▶
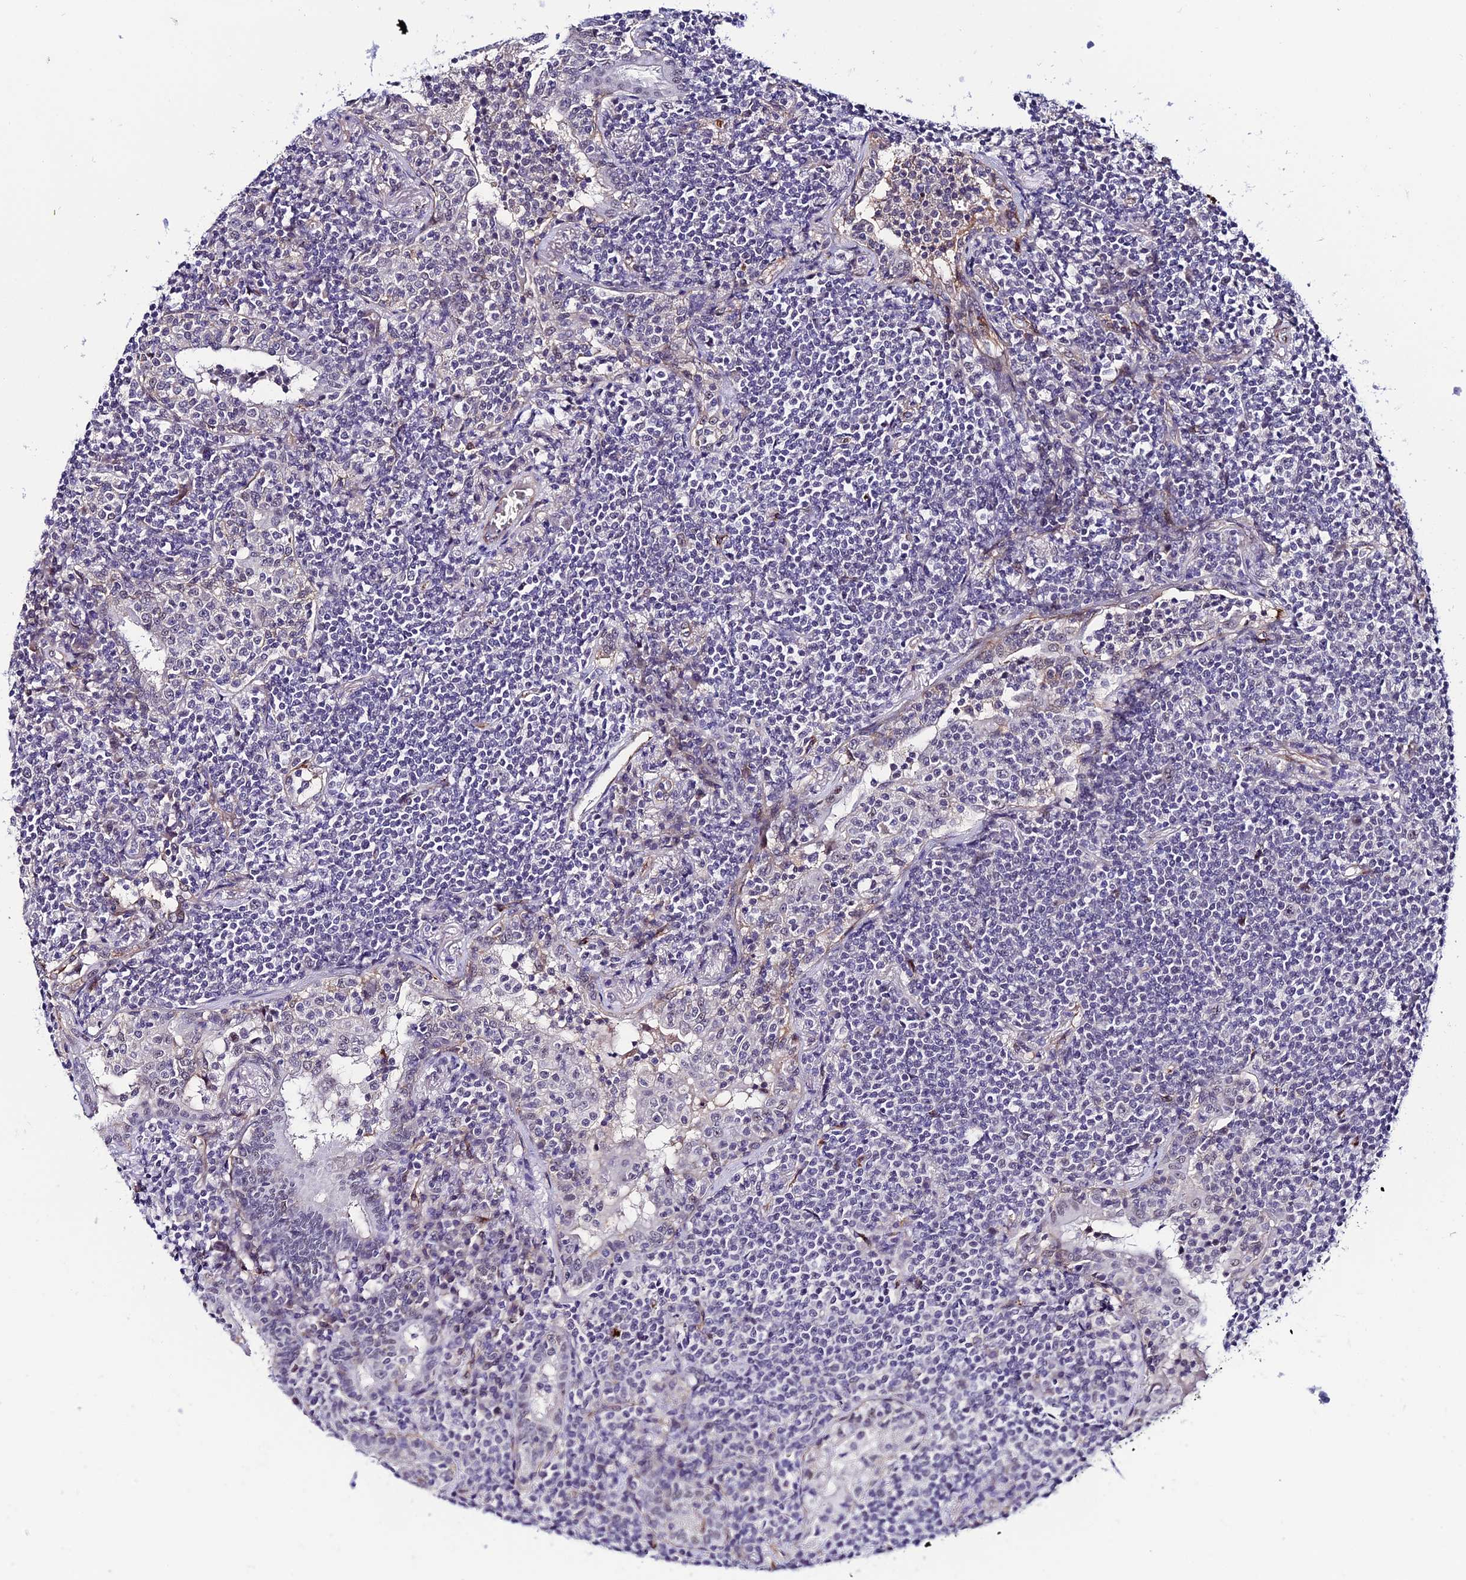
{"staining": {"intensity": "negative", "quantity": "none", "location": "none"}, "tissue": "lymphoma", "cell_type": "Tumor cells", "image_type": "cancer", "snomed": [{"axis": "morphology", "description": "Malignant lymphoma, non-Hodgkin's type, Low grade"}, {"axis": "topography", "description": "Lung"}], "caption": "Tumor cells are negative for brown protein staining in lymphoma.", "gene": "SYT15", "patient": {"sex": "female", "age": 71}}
◀
▶
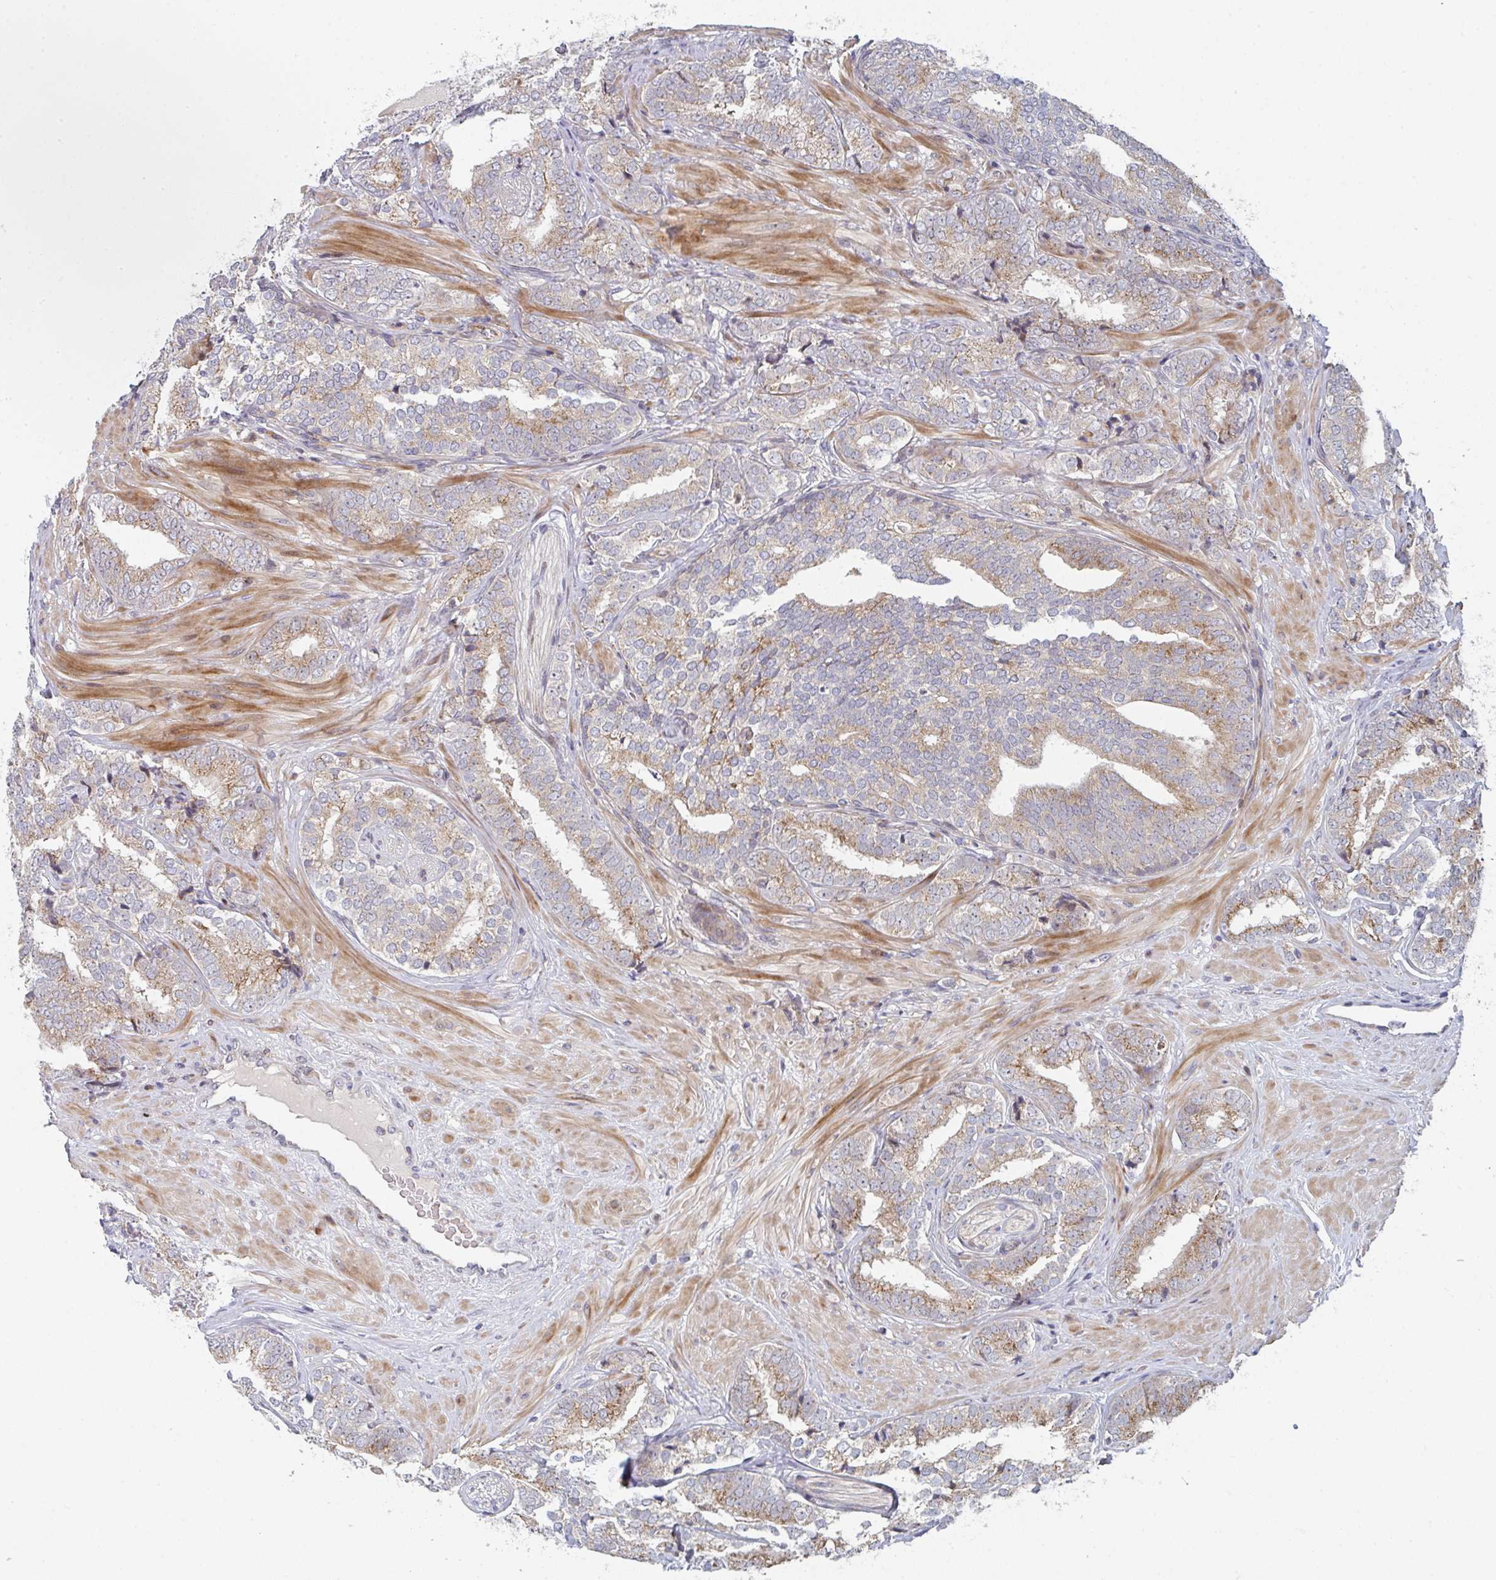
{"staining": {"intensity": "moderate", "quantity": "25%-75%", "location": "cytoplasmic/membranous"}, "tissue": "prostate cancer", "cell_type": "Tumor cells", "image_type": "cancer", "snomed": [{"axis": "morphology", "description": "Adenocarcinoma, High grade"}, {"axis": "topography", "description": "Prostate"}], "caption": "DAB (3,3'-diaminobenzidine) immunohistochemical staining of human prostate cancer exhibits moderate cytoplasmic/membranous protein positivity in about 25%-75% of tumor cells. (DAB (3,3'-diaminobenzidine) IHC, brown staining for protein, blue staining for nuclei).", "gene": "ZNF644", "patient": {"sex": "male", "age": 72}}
◀
▶
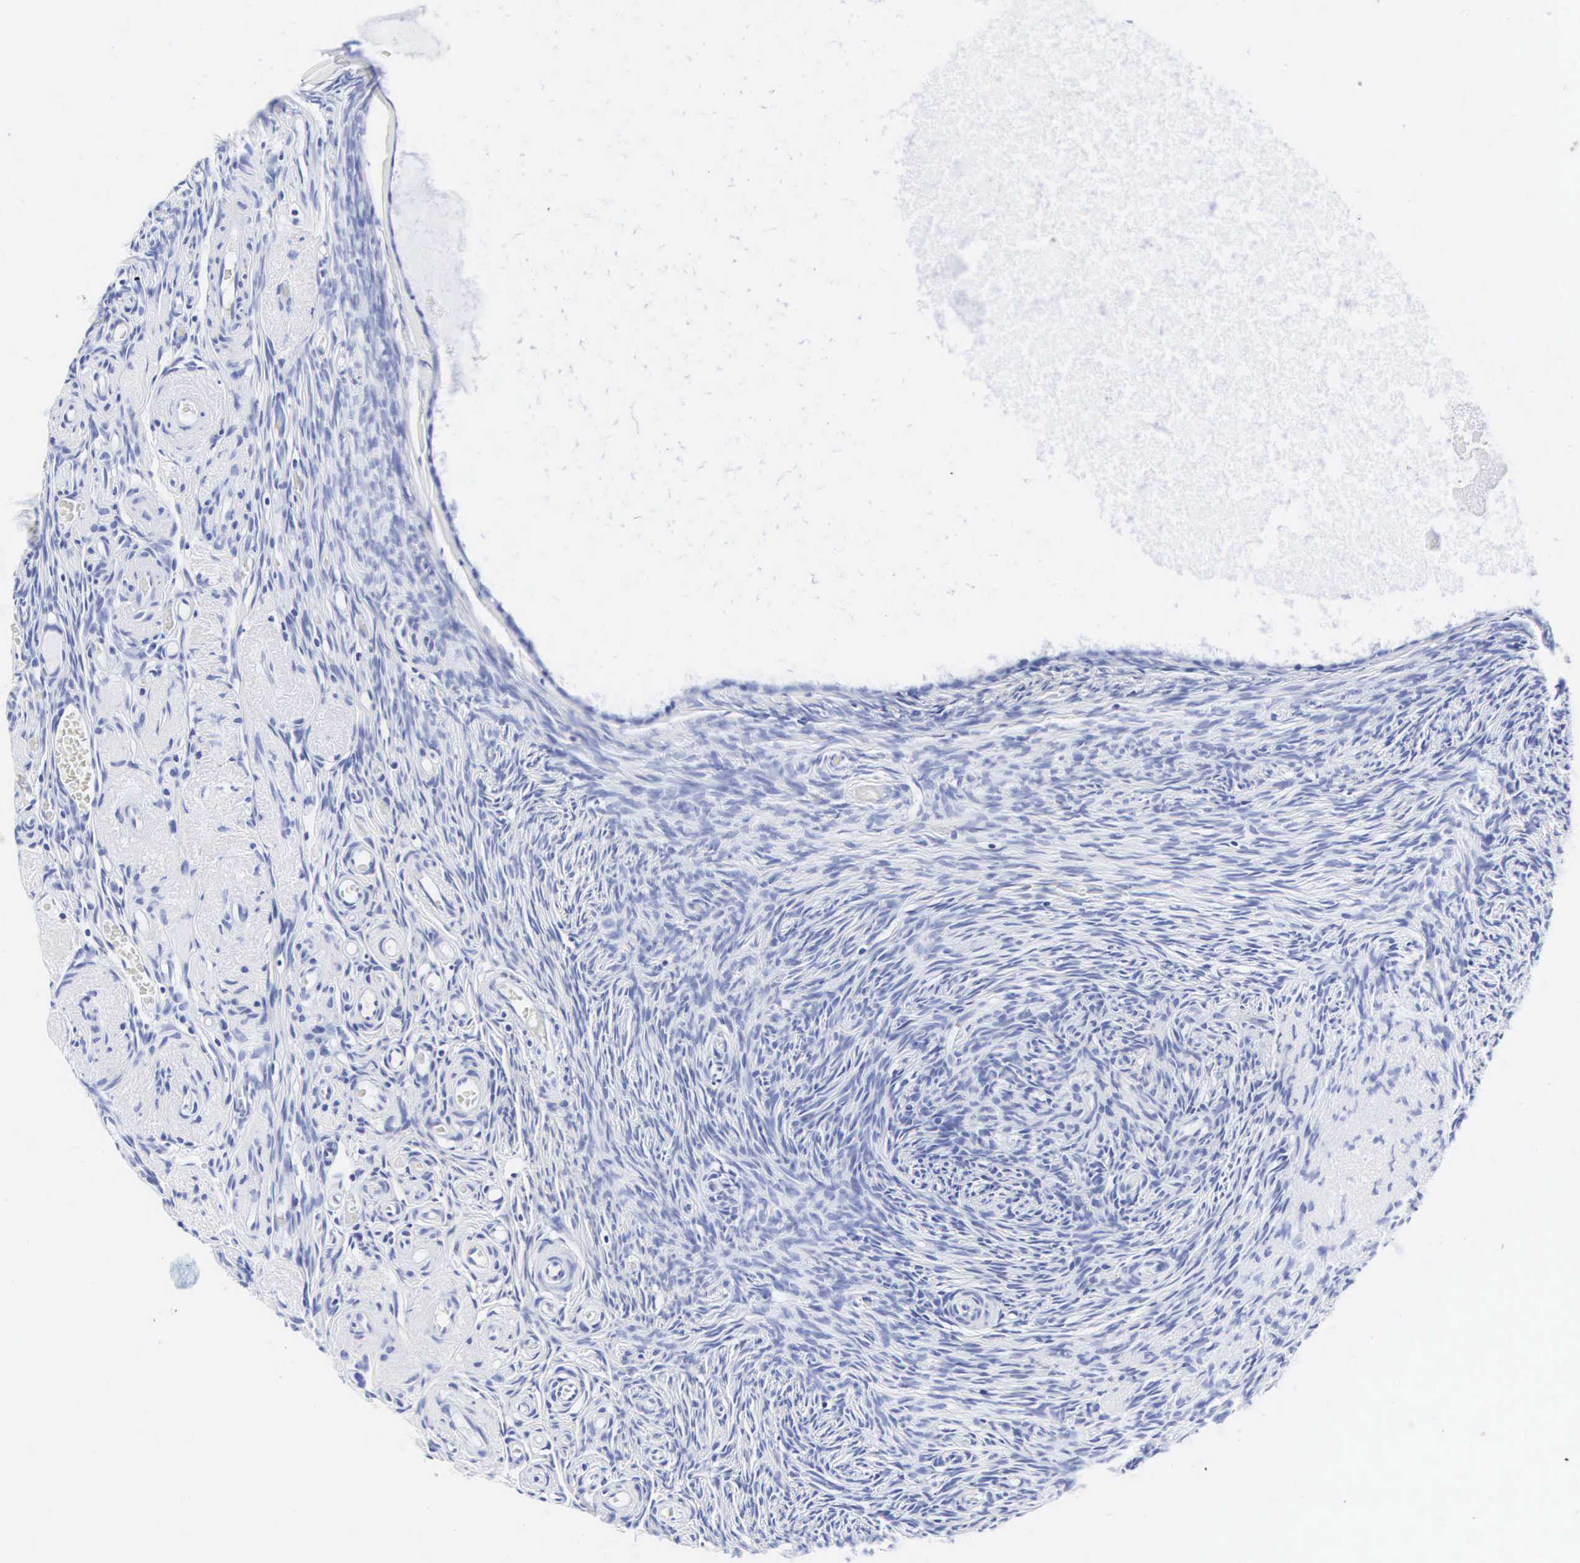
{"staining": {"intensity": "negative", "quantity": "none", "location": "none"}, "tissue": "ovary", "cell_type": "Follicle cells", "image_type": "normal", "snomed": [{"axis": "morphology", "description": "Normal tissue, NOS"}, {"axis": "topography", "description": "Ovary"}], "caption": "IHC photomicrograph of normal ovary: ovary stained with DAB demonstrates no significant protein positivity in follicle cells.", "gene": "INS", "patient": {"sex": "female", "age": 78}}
◀
Filter on the word "brown": copy each matching line from the entries above.

§ TASK OUTPUT:
{"staining": {"intensity": "negative", "quantity": "none", "location": "none"}, "tissue": "lymphoma", "cell_type": "Tumor cells", "image_type": "cancer", "snomed": [{"axis": "morphology", "description": "Malignant lymphoma, non-Hodgkin's type, Low grade"}, {"axis": "topography", "description": "Lung"}], "caption": "Tumor cells are negative for brown protein staining in lymphoma.", "gene": "SYT15", "patient": {"sex": "female", "age": 71}}
{"staining": {"intensity": "moderate", "quantity": "25%-75%", "location": "cytoplasmic/membranous"}, "tissue": "prostate cancer", "cell_type": "Tumor cells", "image_type": "cancer", "snomed": [{"axis": "morphology", "description": "Adenocarcinoma, High grade"}, {"axis": "topography", "description": "Prostate"}], "caption": "DAB (3,3'-diaminobenzidine) immunohistochemical staining of human prostate cancer exhibits moderate cytoplasmic/membranous protein positivity in about 25%-75% of tumor cells. (DAB (3,3'-diaminobenzidine) IHC, brown staining for protein, blue staining for nuclei).", "gene": "ZNF644", "patient": {"sex": "male", "age": 72}}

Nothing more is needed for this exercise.